The Importance of "noatime"

At Shutterstock we’ve been putting a lot of effort into rolling out an infrastructure-wide configuration management / provisioning system to ensure all our servers are built correctly every time.  This system consists of cobbler / puppet to ensure the appropriate packages and configurations on each server set that we have (thumb, web, DB, memcache, etc.), and we use some other cool tools like fabric / mcollective to do bulk jobs across pools of servers.  It’s been a lot of work and it’s always nice to see some validation that it was worth it.  I’ll write a larger post on some of these later on.

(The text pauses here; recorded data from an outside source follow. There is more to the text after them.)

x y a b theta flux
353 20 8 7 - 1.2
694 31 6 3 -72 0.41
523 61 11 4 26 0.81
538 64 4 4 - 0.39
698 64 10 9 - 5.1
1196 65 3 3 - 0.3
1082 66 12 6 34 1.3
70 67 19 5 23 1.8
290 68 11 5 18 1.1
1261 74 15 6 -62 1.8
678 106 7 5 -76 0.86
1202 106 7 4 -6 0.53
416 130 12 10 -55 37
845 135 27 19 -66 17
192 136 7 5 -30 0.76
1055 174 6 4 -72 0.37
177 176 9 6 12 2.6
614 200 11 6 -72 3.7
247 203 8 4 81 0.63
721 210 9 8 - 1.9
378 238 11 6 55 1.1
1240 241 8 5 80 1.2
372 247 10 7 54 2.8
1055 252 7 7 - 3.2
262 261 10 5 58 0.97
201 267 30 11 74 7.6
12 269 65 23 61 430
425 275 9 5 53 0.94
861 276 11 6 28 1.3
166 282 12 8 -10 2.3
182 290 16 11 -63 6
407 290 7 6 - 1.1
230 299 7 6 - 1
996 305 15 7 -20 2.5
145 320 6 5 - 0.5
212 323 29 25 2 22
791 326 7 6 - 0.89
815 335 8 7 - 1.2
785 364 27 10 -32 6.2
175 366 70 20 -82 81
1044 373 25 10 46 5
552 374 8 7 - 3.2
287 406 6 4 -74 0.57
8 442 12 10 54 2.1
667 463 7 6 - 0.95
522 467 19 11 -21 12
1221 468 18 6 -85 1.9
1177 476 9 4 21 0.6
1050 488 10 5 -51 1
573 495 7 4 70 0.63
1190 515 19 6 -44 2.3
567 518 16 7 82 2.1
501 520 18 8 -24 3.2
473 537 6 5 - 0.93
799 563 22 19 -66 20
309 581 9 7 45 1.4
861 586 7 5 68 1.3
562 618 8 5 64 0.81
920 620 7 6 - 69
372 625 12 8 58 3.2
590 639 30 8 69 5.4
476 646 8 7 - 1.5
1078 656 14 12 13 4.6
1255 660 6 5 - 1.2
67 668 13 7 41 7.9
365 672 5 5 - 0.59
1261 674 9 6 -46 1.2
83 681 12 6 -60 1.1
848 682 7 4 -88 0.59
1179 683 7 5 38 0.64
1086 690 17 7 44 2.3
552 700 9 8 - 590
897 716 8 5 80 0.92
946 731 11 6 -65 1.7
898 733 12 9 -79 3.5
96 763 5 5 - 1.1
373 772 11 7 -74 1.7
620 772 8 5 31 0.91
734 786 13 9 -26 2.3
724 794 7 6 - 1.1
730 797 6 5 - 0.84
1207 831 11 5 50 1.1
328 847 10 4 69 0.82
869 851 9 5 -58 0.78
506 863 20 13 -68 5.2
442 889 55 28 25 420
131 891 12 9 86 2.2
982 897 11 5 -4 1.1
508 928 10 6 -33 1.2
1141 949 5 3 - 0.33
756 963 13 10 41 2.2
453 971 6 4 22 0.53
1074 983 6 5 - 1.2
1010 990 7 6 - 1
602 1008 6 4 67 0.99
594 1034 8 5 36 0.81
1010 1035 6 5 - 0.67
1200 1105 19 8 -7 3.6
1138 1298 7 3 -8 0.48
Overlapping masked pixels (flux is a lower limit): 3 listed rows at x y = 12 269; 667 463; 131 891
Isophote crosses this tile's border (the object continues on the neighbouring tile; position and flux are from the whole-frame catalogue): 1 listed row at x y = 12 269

Below is a good example of a server that is currently not “puppetized” and largely was built by a human to be a replica of the other three servers in the pool.  This server was missing a simple “noatime” mount option.  By simple we mean the fix was completely trivial, though finding the cause of the problem itself was something we discussed for quite some time.  Not a ton of ops time was lost… but I think we spent some hours scratching our heads before one of our engineers really wanted to sort this out.  Check out the difference that this made on load.

Before:

After:

There are a few wins here:

Performance – Major decrease in load on thumb02

Sexy – A graph that looks like the server set is scaling horizontally as we would expect

Validation – The warm fuzzy thought knowing that with puppet on hosts a misconfiguration like this should never happen again (and if it does we can always do a diff to find out what’s awry).